The distance will help the situation calm down and allow for some space between your emotions to prevent them from becoming too overwhelming.

This stability is a great boon to your own life and anyone you’re in a relationship with.

If I can show her that she doesn’t need me, maybe we could start again in the future.

4) Try to understand what is triggering this behaviour in you

To help you stop being clingy in your relationship, Hack Spirit recommends that you think about what triggers this behaviour and try to understand it.

They offer a few practical tips on doing so in their article “How To Stop Being Clingy In A Relationship”.

5) Show some independence

As much as we all want to feel valued and enjoyed, nobody wants to be relied on.

Show some independence from time to time, so your partner knows you are still a go-getter with their own needs.
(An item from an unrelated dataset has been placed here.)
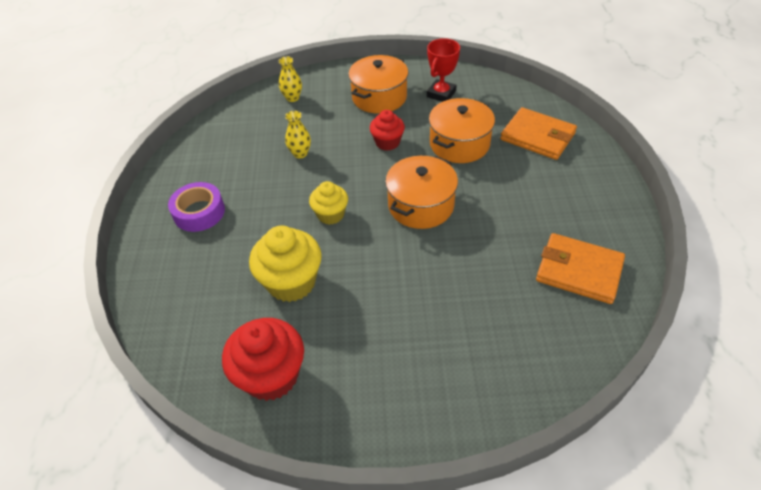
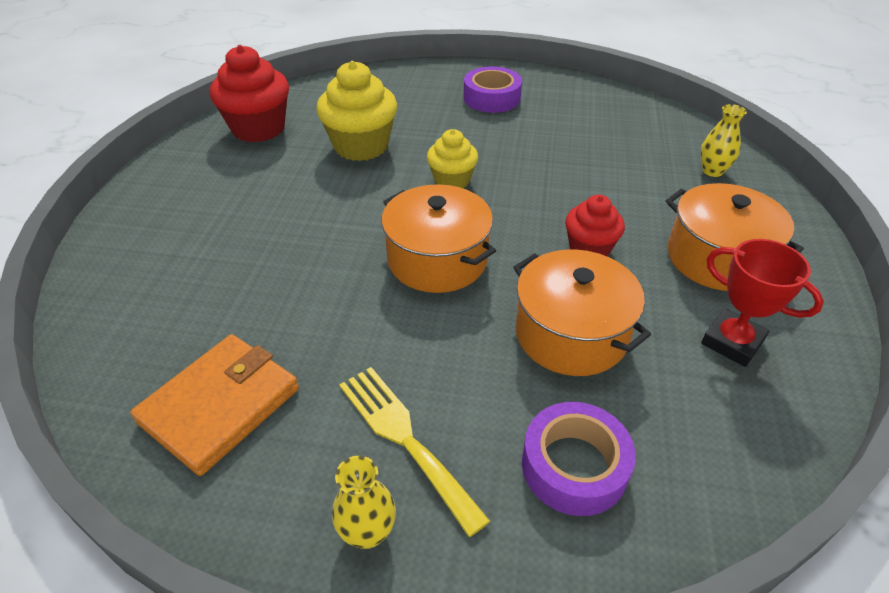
camera: 100 degrees right, 5 degrees down
yellow vase [285,111,311,158] -> yellow vase moved to [332,456,396,549]
orange wallet [500,107,577,160] -> purple tape [522,402,636,516]
none -> yellow fork [339,367,490,537]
This will strengthen both sides in the relationship because it makes each person more self-reliant than they once were before getting into this thing called love.

If this doesn’t work, they might want out of the relationship altogether, and you should respect that.

Once the person is in a better place emotionally, it might be possible to start over again with them.

6) Consider if your needs are being met

You know what they say, “Never go to bed angry.”

But when it comes to being close with you, it triggers some of your insecurities or feelings of neediness.

You must stay mindful about the outcome as well if this connection is fulfilling all needs.

If you can’t get your needs met in this relationship, it might be best to end things and find someone more compatible with your needs.

7) Remember actions speak louder than words

And sometimes, it’s not enough to say the right thing at the right time.

You need to do something that backs up your message and has people take notice!

For example, we are sharing practical relationship advice in video form as a way of showing what is possible when two people put their differences aside for love instead of letting them destroy everything they have together.

We would greatly appreciate it if you could subscribe below because every little bit counts towards our success, and without your support, nothing will be able to change or get better with this channel.

Conclusion

In this blog post, we will explore the reasons why you may act needy in a relationship.

We’ll also go over how to fix it and what to do after being needy so that the next time your partner is thinking about breaking up with you

they won’t go because of one mistake.

If any of these tips sound interesting, or if you need help redeeming yourself after acting insecurely towards someone else, don’t hesitate to contact our team for more information on how our services can make all the difference.

What’s been your experience? Let us know!